You must be taking the piss with your comment "would you rather the 99.87% or 50% rating when you have a small nut close to its rated strength in a fall"? Either way I'm out of it.

climbau
7/12/2006
9:37:08 AM
Page 11 of the 2005 Kong catalogue advertises testing according to sigma procedure of every piece.
That's the way I read it anyway.

tmarsh
7/12/2006
3:25:15 PM
I stand corrected. The person whom I spoke to was an employee of DMM. Convincing? Yes. Impartial, not exactly. I stick to what I said before though: the variability from bad placements is going to be a bigger issue than variability from different testing methodology. Place good gear.

cheesehead
7/12/2006
4:11:47 PM
Still, TMarsh has the right on the meaning of 3-Sigma - it's the expected (or tested, whatever) sample size that pass the test, nothing to do per se with the actual failure strength.

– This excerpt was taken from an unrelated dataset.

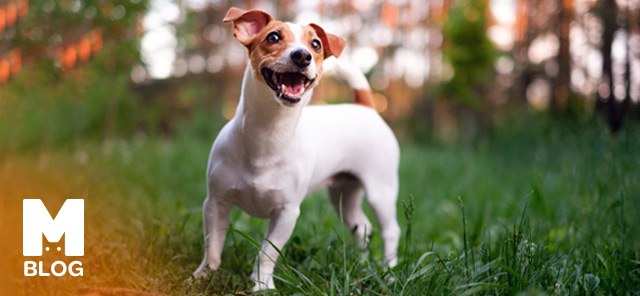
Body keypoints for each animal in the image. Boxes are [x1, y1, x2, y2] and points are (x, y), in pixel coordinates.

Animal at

[A side note - as an engineer, it's very rare to see failure strengths marked on a product. I'm happy to be shown up, but climbing gear is the only example I can think of. Most other things have a rated strength. eg, expected failure loading is 12kN. 'safe' operating load is decided to be say 10kN. Divide that by 'factor of saftey' (really factor of ignorance - to plan for stuff you just don't know) - usually about 2, to achieve a rated operating load of 5kN.
One good reason for adopting failure strengths is that climbers don't 'operate' gear to a particular load level. They give a failure test once in a while.]


KONG vs BD - if the shapes are the same, then it becomes a bling question, in my opinion. I don't know the Kong shape. I'm personally a fan of BD wires. When you get enough money together, get a second set of wires - like offsets. Whatever shape you get, they will fit in places your KONG/BD ones don't (and vice versa).

Another note - a friend recently noted that his old (8 years or so, I think??) wires are still fine. His new ones from the same manufacturer all started splitting strands of the cable (through wear and tear, nothing sinister). Assuming this is 100% correct - both old and new wires still pass the same test, are rated to the same failure loading - but one is more durable. That isn't mentioned on any rating test.

muki
8/12/2006
12:35:11 AM
On 7/12/2006 cheesehead wrote:
get a second set of wires - like offsets.
This is really good advice, the offsets are golden at araps & the gramps, perfect for flaring placments
that wont take a standard wire, and the smaller HB's are brass like RP's ,so they meld to grab the
imperfections and crystals inside cracks. Personally I like the stacking action you can achieve with DMM
walnuts, a large placement can be created by stacking a large wire (#9) with a smaller one in front (#2)
and back (#5), to create a #16 nut, versatile!
PS. the only time I've seen nuts fail (not counting RP's, seen loads of them scat themselves) is when
they are placed perfectly, and then REALLY hammered. bad gear just breaks out of the rock, no matter
what its smegma rating is...the bomb
One day hero
11/12/2006
6:07:16 PM
It'd be really nice if someone would also publish what their standard deviation is!
If it's only 1% then who really cares about three sigma crap. On the other hand if they're making gear with a 10% standard deviation I'd be creeped out no matter how many sigma's they have.
Duncan
11/12/2006
10:26:05 PM
On 11/12/2006 One day hero wrote:
>It'd be really nice if someone would also publish what their standard deviation
>is!
>If it's only 1% then who really cares about three sigma crap. On the other
>hand if they're making gear with a 10% standard deviation I'd be creeped
>out no matter how many sigma's they have.

http://en.wikipedia.org/wiki/Standard_deviation



There are 18 messages in this topic.